The federated US states will now be able to authorize or prohibit it. According to the Guttmacher Institute, 26 abortions should end abortion, and a dozen have already tied the knot.
“A completely different world”
From Saint-Louis, population of 300,000, Lori Lamprich only needs to drive over the bridge over the Mississippi and a sign says “Welcome to Illinois”. Abortion is still legal there. “In 20 minutes you step into a completely different world”the volunteer complains.
Several times a month, Lori Lamprich helps women travel to Illinois. And there will be more and more demand for it. “There will be more and more people. All the people who went to Planned Parenthood in St. Louis will have to be taken to Illinois”she explains.

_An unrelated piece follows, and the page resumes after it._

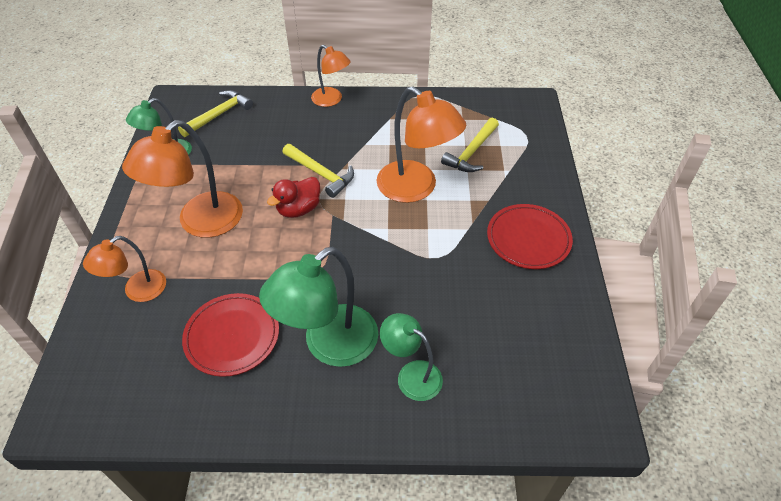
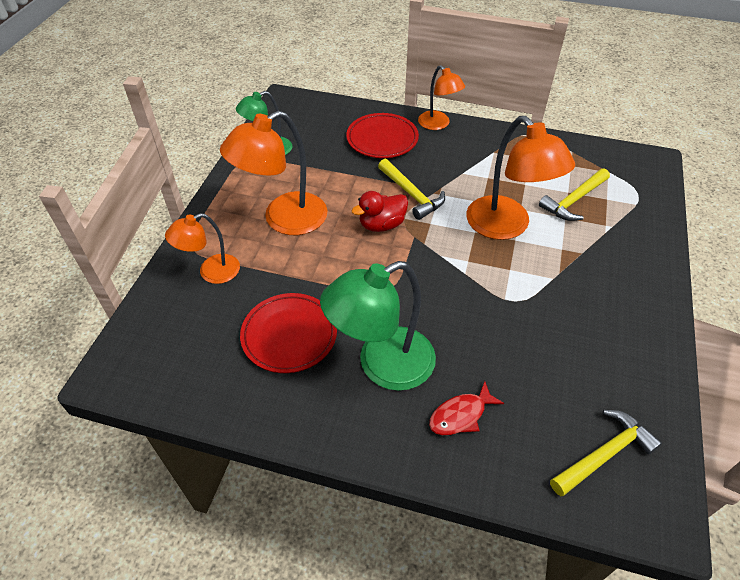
camera: 15 degrees right, 0 degrees up
(219, 115) = (324, 121): yellow hammer -> yellow hammer (604, 454)
(411, 375) = (461, 415): green lamp -> red fish
(528, 239) = (618, 302): red plate -> red plate (382, 139)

She takes them to the Hope Clinic for Women care center in Granite City. At the entrance, volunteers escort the patients hidden behind rainbow-colored umbrellas.
John, an anti-abortion activist, holds up a sign with a picture of a bloody fetus. “Give yourself the chance to love your child and hold him in your arms”, he calls to the women. A little further on, a dozen faithful Catholics are praying.
For their priest, who wishes to remain anonymous, the Supreme Court ruling does not end his battle. “It’s not really a big win. Abortion is always possible, just take your car”he breathes.
The telephone continues to ring at the Hoopkliniek. “We are still taking appointments”assures a receptionist to a patient on the phone. “You’ve got a long way to go, honey?” another asks: “Five o’clock ?”
Illinois, a state rooted in the Democratic camp, is surrounded by Republican states that have or will soon ban abortion. It will therefore be the only state to offer abortions hundreds of miles around. In 2020, 20% of the 46,000 patients who had an abortion in Illinois were from another state. According to Planned Parenthood, 20,000 to 30,000 more women could attend each year.
Democratic Governor JB Pritzker condemned the “abject” decision of the Supreme Court’s “extremists” and vowed to make his state a “sanctuary” for abortion.
One of the leaders of the Hope Clinic, Julie Burkhart, estimates that abortions can double or triple: “People travel very far to access abortion care. We are an important resource for people from Southern states who are on the brink of losing their right to abortion completely.”
The clinic will have to rent and can only devote itself to abortions.
Influx of patients
Other institutions are preparing for an influx of patients. The Planned Parenthood of Saint-Louis had anticipated and opened a second clinic on the Illinois side in 2019.
In Tennessee, the Choices – Memphis Clinic opens a new facility three hours away in Carbondale, Illinois. This college town was chosen for its train station and strategic location—on the border of Missouri, Arkansas, Kentucky, and Tennessee.
But this will come at a cost to the most precarious of women. An abortion costs between $500 and $2,500. It will be necessary to provide transportation, hotel, work stoppage…
The MAC association, which is already helping these women, will have to find more money.
Experts also fear conservative states will prosecute those who help women have abortions elsewhere. “It scares me, but it doesn’t stop me”assures Lori Lamprich. “It’s too important to me”.